ABOUT THIS TASK ▸ Go through the material below and copy each line where the word "center" appears.

INPUT DATA ▸
--------
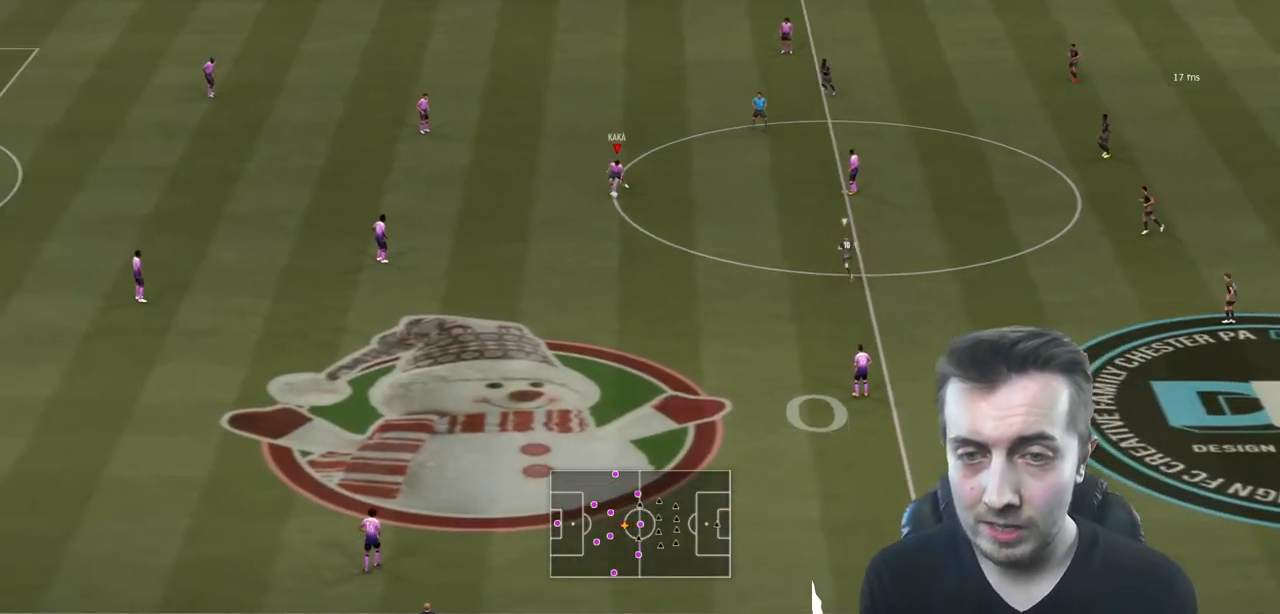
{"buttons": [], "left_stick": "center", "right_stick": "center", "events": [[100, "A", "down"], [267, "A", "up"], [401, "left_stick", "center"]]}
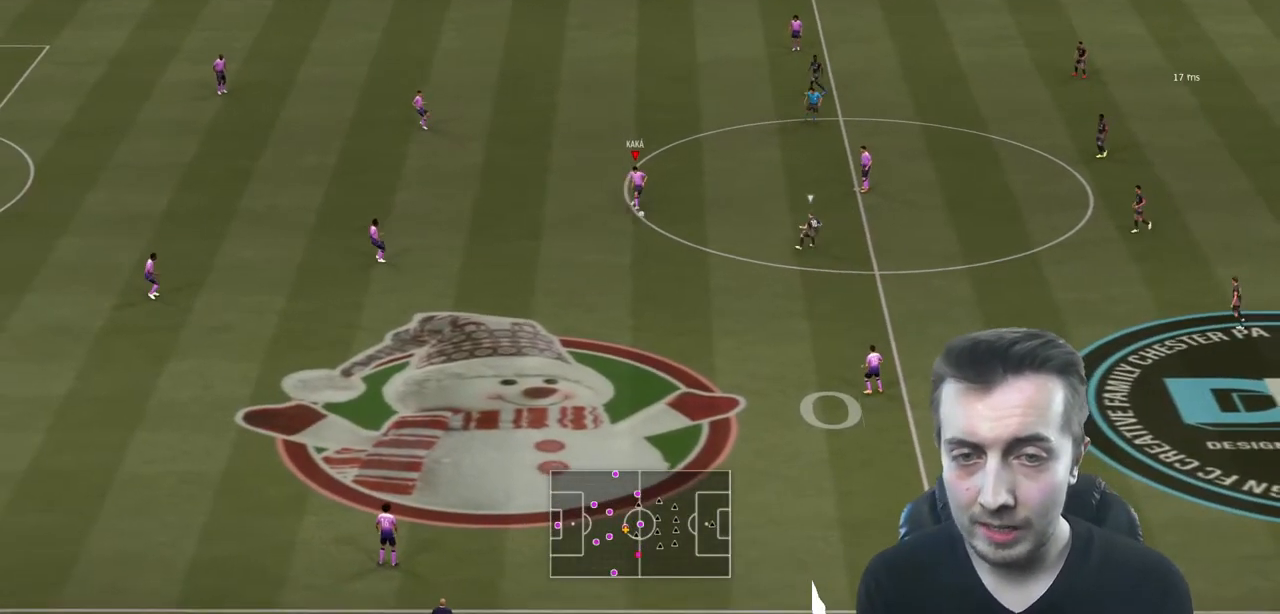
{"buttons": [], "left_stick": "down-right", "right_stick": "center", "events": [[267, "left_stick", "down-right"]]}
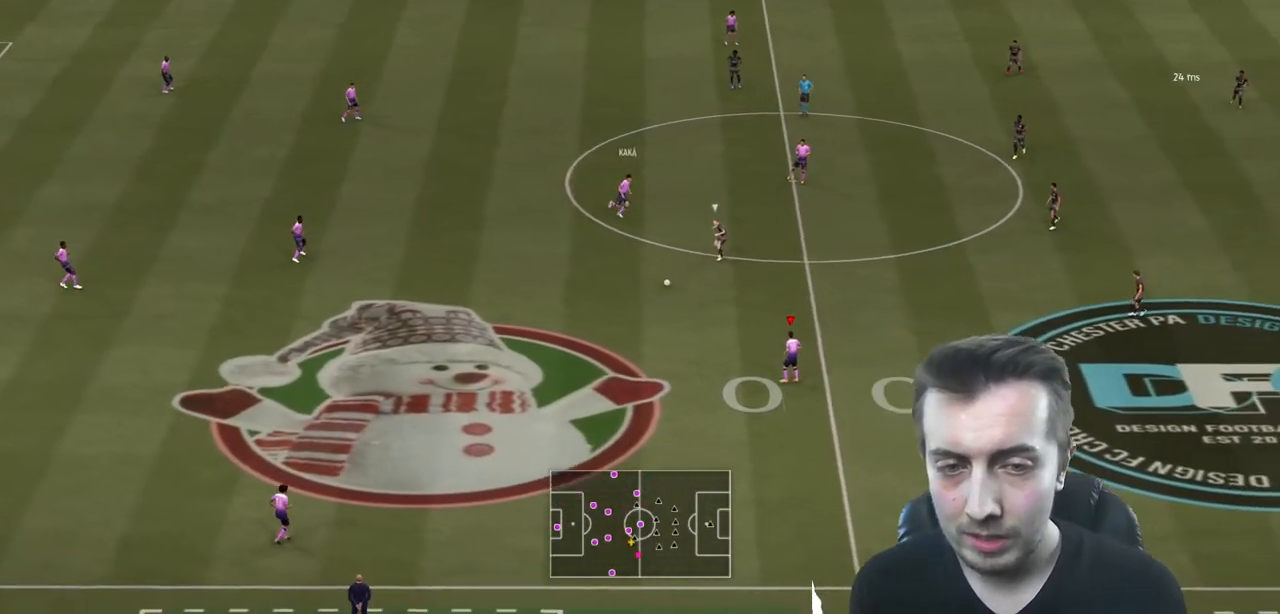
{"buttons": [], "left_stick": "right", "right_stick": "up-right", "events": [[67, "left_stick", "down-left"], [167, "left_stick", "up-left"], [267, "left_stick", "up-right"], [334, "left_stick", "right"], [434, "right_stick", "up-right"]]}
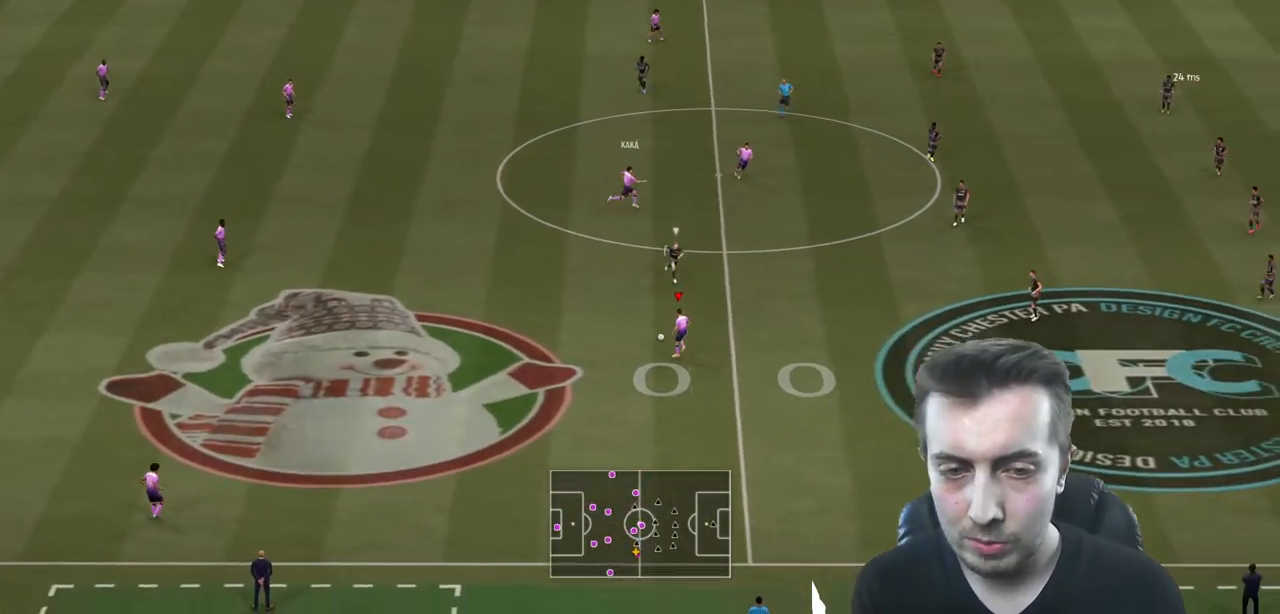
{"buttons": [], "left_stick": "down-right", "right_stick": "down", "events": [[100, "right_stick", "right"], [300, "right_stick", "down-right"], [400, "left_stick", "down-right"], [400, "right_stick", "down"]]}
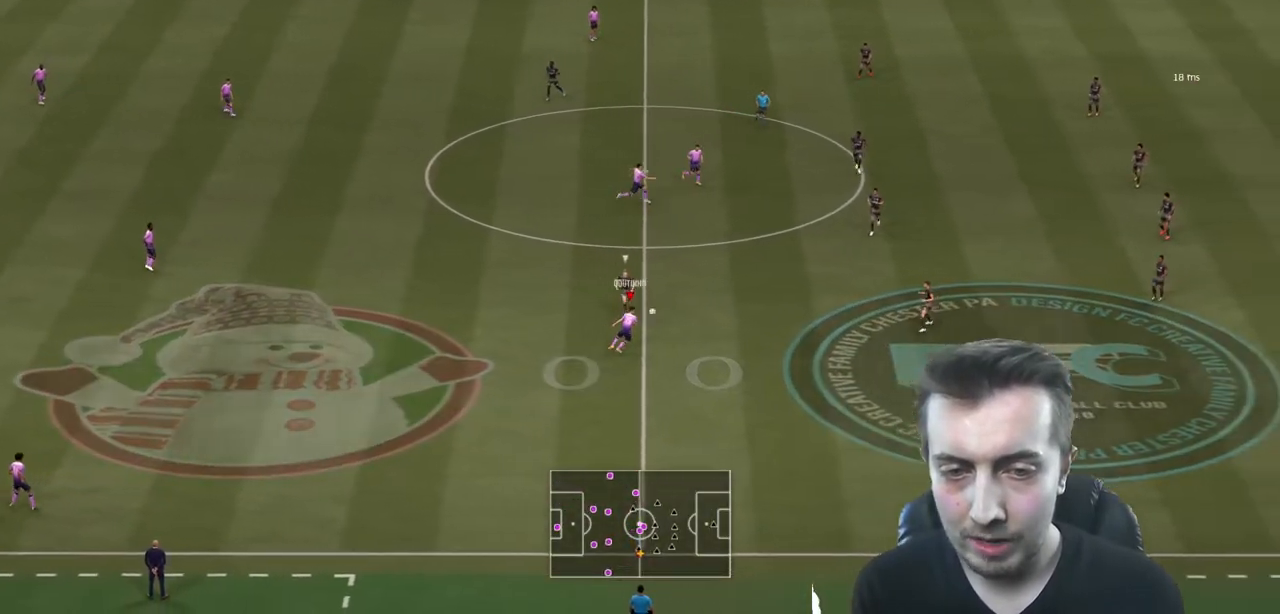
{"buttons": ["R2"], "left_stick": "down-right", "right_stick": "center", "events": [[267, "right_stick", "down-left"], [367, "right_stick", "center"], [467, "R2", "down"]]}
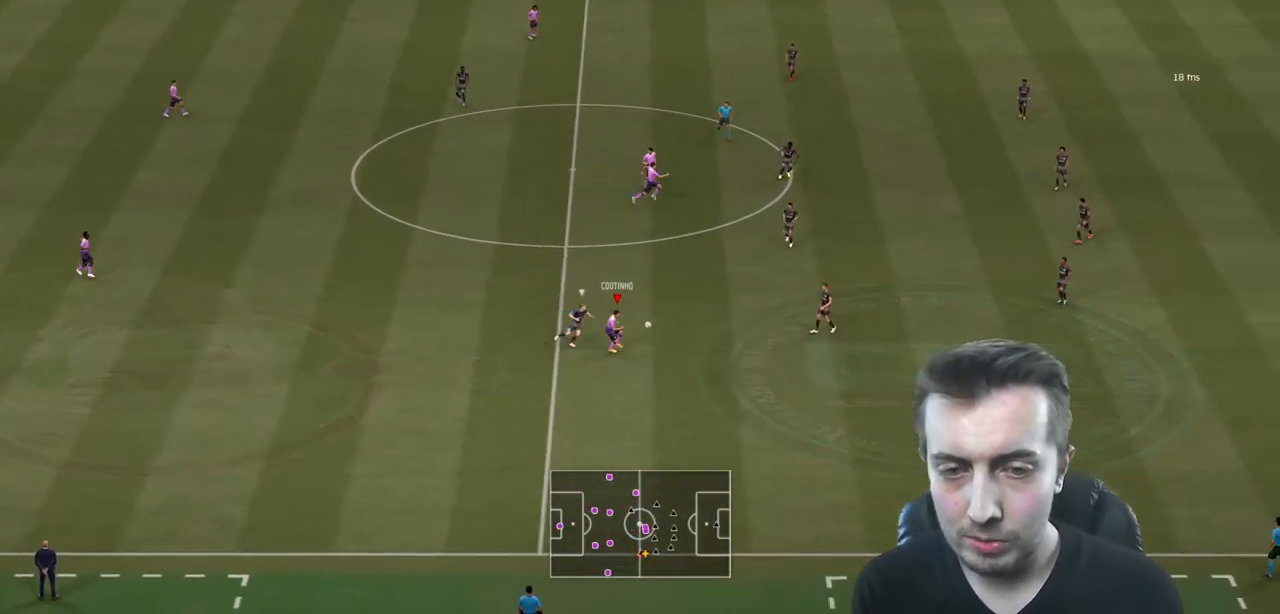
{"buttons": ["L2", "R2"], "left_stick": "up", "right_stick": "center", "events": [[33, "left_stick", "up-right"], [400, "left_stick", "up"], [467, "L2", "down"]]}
--------
YOUR RESPONSE ▸
{"buttons": [], "left_stick": "center", "right_stick": "center", "events": [[100, "A", "down"], [267, "A", "up"], [401, "left_stick", "center"]]}
{"buttons": [], "left_stick": "down-right", "right_stick": "center", "events": [[267, "left_stick", "down-right"]]}
{"buttons": ["R2"], "left_stick": "down-right", "right_stick": "center", "events": [[267, "right_stick", "down-left"], [367, "right_stick", "center"], [467, "R2", "down"]]}
{"buttons": ["L2", "R2"], "left_stick": "up", "right_stick": "center", "events": [[33, "left_stick", "up-right"], [400, "left_stick", "up"], [467, "L2", "down"]]}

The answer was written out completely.